What makes Unicorn's quest for variety strange as well as irritating is the fact that the game's already found a far more successful means of extending the fun anyway. Local co-op - a campaign of platforming gauntlets set within Haddock's nightmares - is absolutely magnificent: both frantic and intricate as you and a friend work your way through a series of surreal dreamscapes hunting for treasure.
The environments could have been plucked straight from the books' stranger moments - fire places that float in mid air, lifts that look like gramophone records, giant figures watching from the background.
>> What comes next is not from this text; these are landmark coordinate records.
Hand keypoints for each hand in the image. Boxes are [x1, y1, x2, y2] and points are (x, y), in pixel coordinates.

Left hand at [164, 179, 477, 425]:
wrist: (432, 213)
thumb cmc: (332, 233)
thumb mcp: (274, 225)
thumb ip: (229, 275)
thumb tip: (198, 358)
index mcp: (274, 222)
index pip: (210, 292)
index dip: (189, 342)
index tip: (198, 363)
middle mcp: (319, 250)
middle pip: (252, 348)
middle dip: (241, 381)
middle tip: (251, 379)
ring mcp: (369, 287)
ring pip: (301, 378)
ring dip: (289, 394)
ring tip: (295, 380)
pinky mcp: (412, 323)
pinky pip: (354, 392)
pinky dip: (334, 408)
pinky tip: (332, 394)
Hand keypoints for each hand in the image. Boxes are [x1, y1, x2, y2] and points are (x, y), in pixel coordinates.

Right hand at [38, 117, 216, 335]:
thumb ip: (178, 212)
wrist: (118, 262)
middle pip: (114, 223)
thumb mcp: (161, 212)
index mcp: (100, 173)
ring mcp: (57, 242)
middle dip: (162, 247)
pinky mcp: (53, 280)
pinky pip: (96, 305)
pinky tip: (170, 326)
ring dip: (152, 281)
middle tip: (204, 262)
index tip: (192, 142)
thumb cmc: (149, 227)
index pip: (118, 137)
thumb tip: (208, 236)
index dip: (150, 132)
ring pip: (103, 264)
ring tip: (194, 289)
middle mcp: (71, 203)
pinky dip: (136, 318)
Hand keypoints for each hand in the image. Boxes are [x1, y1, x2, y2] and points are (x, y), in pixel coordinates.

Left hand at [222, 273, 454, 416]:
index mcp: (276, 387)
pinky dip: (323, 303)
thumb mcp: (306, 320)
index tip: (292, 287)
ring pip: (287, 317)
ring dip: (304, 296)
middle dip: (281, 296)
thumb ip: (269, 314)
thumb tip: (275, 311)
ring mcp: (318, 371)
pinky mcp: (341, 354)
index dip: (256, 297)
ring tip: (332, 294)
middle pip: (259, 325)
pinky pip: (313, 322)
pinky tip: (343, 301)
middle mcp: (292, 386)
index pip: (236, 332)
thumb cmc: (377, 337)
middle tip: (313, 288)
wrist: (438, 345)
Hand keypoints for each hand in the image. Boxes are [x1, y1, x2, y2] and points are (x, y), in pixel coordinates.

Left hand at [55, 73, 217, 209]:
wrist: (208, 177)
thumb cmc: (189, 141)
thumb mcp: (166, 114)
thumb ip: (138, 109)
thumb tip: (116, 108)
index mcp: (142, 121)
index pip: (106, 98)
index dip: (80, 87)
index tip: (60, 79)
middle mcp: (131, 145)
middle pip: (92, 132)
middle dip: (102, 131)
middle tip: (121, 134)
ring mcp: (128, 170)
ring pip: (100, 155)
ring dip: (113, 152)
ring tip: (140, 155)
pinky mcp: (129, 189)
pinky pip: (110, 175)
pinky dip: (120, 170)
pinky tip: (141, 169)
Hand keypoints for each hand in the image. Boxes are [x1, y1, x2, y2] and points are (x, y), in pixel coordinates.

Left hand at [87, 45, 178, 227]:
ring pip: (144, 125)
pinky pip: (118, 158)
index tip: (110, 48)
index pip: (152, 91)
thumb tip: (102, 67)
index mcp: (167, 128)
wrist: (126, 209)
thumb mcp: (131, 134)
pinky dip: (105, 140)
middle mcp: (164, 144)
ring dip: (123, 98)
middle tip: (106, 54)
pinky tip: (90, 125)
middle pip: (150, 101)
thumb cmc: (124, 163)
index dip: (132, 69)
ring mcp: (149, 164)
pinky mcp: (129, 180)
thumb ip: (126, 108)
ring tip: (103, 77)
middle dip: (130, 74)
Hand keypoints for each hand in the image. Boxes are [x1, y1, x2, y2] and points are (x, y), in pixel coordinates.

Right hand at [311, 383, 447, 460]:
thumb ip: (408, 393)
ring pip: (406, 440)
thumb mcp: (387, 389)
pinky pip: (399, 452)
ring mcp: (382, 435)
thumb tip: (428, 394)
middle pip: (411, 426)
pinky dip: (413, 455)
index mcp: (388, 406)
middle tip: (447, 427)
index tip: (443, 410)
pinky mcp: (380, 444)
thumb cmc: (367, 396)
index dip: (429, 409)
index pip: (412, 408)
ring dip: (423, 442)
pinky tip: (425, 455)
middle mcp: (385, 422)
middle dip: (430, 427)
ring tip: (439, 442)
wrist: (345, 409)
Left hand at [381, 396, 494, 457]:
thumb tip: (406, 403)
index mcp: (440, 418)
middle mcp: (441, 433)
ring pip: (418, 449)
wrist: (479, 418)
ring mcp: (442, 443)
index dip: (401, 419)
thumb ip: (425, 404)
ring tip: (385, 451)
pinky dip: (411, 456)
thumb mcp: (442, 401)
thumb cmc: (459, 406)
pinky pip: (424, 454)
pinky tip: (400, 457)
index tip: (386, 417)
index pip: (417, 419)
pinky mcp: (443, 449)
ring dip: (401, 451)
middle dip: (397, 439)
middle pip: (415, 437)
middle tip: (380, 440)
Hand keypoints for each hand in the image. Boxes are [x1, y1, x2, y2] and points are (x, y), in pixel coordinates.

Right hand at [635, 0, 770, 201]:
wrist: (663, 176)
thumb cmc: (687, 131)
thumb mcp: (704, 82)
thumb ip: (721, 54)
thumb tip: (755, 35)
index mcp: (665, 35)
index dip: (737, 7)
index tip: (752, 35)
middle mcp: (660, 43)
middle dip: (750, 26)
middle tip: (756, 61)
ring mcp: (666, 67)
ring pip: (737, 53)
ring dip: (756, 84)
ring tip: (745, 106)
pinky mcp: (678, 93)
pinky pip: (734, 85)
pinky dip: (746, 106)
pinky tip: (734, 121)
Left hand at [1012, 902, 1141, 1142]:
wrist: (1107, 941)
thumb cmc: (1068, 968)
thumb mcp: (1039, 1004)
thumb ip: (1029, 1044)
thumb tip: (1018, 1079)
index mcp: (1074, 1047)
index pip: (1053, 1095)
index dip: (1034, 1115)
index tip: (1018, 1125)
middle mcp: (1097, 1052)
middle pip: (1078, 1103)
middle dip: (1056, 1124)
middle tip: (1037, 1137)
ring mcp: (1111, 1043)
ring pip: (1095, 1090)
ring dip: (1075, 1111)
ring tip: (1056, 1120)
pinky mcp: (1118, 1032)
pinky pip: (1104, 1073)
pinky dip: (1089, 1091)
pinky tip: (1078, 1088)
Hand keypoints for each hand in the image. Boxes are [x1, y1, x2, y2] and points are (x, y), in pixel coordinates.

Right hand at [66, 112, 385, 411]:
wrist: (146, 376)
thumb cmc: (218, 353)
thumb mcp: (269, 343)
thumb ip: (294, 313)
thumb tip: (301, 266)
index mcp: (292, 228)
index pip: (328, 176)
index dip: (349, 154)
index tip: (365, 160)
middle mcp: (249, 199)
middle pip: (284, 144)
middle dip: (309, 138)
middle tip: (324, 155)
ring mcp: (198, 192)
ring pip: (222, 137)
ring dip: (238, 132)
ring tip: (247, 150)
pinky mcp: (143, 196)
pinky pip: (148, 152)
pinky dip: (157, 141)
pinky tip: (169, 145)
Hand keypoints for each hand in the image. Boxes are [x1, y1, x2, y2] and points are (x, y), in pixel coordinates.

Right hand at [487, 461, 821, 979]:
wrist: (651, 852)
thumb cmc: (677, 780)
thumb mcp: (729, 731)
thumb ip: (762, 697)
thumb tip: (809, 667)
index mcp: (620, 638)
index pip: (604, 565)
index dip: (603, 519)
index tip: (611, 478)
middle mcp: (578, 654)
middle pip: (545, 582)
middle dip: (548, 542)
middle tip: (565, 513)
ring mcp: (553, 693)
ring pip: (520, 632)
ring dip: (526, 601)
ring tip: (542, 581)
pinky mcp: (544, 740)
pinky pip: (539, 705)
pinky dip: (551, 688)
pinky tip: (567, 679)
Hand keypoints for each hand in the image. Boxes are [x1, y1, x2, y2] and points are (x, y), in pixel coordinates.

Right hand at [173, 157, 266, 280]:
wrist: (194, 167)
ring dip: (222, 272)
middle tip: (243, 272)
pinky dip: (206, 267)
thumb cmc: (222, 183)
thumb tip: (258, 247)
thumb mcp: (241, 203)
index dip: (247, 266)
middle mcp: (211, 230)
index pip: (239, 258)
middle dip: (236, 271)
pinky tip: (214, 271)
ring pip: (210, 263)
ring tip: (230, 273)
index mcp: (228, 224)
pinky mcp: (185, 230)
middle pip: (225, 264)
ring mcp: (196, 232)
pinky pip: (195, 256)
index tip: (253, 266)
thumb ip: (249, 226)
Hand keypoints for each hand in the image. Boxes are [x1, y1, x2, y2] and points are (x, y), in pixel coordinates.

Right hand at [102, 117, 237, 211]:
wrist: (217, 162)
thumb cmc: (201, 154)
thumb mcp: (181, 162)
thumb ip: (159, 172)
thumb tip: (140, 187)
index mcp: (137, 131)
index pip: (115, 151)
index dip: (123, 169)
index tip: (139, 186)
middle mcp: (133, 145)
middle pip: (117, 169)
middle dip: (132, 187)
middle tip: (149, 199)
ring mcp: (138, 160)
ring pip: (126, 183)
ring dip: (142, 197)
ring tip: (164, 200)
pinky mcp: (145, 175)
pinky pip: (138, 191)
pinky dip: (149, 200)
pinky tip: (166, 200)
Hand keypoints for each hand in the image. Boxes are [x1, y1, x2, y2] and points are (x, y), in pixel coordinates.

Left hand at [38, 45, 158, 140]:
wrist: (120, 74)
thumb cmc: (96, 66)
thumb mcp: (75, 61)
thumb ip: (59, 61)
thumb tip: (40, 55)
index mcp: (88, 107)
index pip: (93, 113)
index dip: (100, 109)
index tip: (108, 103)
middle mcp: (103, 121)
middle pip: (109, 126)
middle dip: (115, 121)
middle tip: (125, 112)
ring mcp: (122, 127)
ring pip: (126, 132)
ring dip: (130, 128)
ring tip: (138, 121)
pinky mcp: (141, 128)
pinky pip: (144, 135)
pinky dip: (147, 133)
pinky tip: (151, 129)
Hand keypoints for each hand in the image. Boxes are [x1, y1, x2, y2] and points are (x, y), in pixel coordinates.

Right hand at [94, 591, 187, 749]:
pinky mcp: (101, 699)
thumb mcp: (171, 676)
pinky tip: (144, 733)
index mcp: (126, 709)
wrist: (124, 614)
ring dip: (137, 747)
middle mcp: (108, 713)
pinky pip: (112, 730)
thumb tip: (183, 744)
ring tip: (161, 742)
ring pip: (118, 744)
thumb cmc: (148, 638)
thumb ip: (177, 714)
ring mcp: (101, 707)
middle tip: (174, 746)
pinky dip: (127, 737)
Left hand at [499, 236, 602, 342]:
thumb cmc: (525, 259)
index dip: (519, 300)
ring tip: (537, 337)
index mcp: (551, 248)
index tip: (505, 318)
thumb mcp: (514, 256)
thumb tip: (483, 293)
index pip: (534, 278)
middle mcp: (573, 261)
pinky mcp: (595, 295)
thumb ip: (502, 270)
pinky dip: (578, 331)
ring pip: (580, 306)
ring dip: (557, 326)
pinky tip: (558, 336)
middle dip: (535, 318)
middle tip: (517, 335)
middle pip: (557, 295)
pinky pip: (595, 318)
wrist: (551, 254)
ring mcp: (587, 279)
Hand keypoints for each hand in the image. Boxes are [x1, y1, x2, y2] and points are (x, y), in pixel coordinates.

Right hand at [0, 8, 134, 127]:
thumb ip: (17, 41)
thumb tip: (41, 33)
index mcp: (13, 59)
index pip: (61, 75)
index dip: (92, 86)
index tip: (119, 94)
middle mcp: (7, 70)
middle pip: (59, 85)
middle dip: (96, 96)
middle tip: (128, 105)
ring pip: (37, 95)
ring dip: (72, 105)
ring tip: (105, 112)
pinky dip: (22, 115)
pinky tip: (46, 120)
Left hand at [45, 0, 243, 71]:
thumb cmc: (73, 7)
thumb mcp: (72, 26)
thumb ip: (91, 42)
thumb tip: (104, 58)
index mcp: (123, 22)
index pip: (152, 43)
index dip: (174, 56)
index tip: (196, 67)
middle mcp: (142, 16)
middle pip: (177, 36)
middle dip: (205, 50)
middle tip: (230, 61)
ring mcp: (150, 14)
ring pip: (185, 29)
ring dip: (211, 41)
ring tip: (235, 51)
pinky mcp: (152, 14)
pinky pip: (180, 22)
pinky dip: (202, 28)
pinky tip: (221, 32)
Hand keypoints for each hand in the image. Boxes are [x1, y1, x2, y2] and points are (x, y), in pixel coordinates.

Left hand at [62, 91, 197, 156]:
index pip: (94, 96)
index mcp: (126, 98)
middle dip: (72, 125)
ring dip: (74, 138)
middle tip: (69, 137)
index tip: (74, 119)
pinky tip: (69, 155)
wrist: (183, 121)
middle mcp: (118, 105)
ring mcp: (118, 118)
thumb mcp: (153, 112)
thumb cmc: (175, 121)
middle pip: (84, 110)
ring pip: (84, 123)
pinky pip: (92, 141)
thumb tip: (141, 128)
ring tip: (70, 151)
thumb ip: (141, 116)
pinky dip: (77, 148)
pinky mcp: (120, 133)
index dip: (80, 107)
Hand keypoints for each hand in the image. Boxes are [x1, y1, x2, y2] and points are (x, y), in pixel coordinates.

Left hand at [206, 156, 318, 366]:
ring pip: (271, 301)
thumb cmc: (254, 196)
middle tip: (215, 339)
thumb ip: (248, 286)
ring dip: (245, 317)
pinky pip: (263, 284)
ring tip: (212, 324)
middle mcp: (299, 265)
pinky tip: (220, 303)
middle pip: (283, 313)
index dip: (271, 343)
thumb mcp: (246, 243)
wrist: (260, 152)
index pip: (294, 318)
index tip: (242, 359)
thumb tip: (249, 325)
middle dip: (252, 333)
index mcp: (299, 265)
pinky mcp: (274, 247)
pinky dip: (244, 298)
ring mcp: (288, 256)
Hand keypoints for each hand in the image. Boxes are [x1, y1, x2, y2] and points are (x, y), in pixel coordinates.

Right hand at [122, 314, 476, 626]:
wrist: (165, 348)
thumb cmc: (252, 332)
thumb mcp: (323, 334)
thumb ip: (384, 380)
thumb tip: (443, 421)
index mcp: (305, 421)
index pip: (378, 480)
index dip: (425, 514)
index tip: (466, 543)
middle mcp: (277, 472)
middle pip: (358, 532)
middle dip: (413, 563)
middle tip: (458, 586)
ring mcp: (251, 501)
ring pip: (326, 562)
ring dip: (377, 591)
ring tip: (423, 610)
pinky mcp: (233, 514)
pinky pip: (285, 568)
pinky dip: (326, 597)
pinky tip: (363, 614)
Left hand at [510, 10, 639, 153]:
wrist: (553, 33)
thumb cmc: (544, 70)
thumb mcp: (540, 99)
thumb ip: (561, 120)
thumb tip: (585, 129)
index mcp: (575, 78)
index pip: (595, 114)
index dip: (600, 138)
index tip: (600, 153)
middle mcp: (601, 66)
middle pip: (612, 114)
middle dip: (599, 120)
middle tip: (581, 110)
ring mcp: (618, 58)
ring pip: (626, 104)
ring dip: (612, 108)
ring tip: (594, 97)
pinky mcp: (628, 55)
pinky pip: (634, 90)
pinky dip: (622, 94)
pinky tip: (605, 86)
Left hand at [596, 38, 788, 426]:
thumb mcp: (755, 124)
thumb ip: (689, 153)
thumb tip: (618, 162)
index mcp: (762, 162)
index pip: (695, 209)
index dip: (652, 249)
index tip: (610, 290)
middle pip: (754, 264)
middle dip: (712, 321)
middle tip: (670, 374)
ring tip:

At times, the level design is more inventive here than it is in the main adventure, and the bosses are certainly better.
Each character comes with their own skill - Tintin, for example, can fire off a grappling hook, Haddock can move crates and bust through walls, and Castafiore can double-jump and break glass - and every mission requires you to work together to move through the environment, while you fight bitterly for every last piece of gold and silver. If you've played Four Swords much, you'll know about the kind of uneasy alliances this dynamic can create.
It's annoying that Unicorn works so hard to undermine itself sometimes, but in the end, it's hardly a fatal flaw. The game's best levels can be truly brilliant, like a co-op stage that twists and rebuilds itself around you as you move from one switch to the next, or a sneak through the oily decks of the Karaboudjan that plays like Metal Gear Solid 2 directed by Chuck Jones.
Its worst moments, meanwhile, tend to be dull rather than actually frustrating, and are always out of the way fairly quickly, too. It's not perfect, perhaps, and the whole thing feels pretty slight, but The Secret of the Unicorn's clever and deeply charming - a Tintin game for everybody, and not just the super-fans.